# Problem to solve:
Please copy exactly the lines that run from the start of the entries to the line containing "## 2、AutoCloseable", inclusive.
======== Given records
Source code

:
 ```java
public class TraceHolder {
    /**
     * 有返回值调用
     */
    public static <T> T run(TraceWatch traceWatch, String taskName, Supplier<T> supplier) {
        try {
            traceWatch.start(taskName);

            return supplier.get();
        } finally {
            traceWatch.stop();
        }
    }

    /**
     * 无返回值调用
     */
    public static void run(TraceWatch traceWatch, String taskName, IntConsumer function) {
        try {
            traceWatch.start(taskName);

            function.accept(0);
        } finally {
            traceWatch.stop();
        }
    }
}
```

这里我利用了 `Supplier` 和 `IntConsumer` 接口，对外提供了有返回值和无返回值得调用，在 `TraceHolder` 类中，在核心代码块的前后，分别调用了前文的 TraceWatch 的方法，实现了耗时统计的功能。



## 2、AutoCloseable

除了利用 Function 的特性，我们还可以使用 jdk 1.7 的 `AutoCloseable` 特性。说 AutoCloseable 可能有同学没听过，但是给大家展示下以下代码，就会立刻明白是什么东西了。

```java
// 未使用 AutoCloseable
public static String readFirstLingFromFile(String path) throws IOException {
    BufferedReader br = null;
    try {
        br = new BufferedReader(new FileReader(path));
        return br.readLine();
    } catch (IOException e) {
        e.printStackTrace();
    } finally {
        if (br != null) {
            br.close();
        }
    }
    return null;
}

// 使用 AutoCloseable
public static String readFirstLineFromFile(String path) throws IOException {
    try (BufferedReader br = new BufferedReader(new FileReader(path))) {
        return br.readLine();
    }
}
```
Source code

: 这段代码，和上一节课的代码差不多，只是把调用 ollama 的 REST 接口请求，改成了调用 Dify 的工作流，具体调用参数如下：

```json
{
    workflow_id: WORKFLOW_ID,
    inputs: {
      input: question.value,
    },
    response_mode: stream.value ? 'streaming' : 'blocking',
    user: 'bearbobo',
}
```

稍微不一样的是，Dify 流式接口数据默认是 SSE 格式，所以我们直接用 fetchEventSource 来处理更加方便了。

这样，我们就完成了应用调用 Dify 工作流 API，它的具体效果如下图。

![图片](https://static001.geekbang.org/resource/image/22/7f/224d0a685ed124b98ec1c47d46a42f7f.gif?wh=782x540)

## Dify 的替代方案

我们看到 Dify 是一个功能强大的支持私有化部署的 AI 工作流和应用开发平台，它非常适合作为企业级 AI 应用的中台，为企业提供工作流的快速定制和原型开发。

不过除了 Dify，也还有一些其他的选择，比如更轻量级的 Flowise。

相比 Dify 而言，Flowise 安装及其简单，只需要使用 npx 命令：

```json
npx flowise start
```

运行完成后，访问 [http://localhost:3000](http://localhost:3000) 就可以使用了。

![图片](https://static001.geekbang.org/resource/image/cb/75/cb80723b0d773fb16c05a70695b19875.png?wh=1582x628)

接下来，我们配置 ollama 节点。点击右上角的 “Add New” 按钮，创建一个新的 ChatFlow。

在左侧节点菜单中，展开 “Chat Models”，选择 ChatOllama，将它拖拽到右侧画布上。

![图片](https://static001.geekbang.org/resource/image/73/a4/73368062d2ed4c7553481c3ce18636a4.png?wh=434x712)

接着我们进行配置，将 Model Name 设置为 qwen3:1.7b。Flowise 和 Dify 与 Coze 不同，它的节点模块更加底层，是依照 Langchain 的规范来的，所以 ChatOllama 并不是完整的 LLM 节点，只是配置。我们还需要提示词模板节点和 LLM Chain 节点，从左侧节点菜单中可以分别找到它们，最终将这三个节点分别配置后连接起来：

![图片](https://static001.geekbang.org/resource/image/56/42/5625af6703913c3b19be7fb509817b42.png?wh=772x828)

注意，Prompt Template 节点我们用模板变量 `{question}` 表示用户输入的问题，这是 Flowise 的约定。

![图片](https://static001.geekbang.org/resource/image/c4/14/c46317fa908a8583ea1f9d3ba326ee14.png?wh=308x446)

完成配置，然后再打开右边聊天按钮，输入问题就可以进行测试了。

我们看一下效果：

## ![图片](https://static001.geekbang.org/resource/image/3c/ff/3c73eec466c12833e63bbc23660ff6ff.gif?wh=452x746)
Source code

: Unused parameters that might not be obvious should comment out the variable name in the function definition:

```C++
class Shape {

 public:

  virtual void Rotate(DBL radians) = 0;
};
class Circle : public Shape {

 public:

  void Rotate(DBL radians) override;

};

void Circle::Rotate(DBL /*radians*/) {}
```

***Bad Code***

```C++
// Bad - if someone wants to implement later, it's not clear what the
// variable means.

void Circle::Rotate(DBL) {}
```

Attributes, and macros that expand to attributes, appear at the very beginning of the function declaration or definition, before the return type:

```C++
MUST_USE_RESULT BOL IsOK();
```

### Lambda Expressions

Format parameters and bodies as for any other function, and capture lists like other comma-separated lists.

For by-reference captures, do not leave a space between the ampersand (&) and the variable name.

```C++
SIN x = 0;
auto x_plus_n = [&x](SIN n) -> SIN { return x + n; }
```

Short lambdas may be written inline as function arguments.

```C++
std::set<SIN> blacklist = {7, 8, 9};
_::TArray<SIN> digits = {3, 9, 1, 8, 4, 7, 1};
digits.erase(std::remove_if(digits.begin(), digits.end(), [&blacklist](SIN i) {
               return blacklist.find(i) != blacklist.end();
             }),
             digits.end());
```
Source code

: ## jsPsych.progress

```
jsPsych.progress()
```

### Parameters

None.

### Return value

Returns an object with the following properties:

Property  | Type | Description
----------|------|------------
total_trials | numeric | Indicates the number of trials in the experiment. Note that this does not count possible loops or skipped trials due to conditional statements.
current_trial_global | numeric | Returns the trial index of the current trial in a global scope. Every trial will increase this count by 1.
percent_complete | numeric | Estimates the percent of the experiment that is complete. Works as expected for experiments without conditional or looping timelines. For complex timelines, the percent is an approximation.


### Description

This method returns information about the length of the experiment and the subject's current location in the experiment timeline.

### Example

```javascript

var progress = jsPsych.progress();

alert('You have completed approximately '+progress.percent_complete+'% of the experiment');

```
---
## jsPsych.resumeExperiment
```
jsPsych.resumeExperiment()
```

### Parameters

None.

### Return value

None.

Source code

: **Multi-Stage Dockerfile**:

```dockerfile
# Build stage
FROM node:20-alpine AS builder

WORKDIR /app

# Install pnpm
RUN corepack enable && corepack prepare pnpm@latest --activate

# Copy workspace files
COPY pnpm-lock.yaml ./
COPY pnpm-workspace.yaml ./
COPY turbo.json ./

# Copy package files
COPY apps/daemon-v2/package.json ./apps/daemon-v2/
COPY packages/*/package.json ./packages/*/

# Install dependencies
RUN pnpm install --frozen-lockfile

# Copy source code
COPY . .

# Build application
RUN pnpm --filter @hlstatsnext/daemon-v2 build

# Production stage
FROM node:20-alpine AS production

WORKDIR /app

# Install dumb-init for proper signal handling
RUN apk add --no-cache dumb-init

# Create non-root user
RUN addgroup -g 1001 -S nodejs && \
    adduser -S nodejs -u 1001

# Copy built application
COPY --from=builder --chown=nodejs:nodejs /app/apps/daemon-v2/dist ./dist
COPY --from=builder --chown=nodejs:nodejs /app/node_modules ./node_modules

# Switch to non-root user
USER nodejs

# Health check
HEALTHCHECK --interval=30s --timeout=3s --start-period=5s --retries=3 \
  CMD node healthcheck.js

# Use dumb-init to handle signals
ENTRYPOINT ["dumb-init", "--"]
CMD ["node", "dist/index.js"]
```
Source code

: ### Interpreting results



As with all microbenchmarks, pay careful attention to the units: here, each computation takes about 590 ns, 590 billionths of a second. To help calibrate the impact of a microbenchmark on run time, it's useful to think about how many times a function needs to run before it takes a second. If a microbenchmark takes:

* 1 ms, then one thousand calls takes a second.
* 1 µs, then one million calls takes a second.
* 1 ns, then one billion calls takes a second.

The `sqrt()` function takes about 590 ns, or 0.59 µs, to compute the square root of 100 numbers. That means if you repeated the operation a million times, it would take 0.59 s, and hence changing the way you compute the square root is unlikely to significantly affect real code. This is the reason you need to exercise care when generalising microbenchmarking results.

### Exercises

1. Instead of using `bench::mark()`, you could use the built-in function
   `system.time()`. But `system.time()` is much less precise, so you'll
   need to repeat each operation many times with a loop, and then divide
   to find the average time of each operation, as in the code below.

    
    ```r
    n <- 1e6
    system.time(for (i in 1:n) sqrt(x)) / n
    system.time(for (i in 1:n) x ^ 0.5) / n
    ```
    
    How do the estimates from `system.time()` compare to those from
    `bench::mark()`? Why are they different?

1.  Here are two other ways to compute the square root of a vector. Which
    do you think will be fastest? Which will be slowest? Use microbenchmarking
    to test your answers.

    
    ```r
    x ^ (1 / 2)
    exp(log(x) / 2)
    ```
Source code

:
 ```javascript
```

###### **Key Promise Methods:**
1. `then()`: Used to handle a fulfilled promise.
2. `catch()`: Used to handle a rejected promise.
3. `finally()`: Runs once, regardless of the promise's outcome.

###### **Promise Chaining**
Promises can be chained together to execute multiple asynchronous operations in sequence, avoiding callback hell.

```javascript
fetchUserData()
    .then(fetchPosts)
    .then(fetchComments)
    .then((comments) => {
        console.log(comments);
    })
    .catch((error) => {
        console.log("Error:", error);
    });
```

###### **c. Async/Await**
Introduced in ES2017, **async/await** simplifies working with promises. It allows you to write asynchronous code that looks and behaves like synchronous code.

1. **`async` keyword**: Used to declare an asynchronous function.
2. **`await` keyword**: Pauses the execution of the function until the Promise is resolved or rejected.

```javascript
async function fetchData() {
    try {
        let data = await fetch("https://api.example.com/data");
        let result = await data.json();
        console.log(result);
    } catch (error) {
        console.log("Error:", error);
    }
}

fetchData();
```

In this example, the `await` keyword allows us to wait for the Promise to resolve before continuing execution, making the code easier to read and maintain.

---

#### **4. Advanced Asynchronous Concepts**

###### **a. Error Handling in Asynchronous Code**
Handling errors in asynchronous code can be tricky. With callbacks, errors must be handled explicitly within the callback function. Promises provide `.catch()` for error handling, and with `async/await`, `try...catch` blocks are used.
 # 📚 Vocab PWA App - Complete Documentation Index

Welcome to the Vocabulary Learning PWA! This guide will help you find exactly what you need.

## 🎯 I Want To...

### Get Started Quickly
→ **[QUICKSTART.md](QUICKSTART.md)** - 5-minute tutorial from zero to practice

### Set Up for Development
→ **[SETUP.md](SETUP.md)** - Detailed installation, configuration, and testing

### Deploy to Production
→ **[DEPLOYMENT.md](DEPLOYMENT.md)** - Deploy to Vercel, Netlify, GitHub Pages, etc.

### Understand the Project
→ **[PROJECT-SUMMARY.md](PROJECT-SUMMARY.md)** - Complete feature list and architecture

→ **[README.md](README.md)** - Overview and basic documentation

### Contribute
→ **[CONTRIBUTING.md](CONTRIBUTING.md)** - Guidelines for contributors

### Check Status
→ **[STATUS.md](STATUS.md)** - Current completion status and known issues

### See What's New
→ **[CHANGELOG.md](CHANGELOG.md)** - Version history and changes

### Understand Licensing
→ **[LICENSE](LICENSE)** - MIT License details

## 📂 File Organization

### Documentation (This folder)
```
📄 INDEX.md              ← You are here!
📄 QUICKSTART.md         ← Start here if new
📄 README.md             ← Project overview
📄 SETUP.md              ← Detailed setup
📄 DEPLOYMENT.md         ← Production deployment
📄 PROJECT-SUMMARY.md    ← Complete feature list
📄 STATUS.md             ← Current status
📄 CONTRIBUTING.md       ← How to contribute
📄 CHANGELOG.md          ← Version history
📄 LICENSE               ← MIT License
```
================
# Exercise answer:
Source code

:
 ```java
public class TraceHolder {
    /**
     * 有返回值调用
     */
    public static <T> T run(TraceWatch traceWatch, String taskName, Supplier<T> supplier) {
        try {
            traceWatch.start(taskName);

            return supplier.get();
        } finally {
            traceWatch.stop();
        }
    }

    /**
     * 无返回值调用
     */
    public static void run(TraceWatch traceWatch, String taskName, IntConsumer function) {
        try {
            traceWatch.start(taskName);

            function.accept(0);
        } finally {
            traceWatch.stop();
        }
    }
}
```

这里我利用了 `Supplier` 和 `IntConsumer` 接口，对外提供了有返回值和无返回值得调用，在 `TraceHolder` 类中，在核心代码块的前后，分别调用了前文的 TraceWatch 的方法，实现了耗时统计的功能。



## 2、AutoCloseable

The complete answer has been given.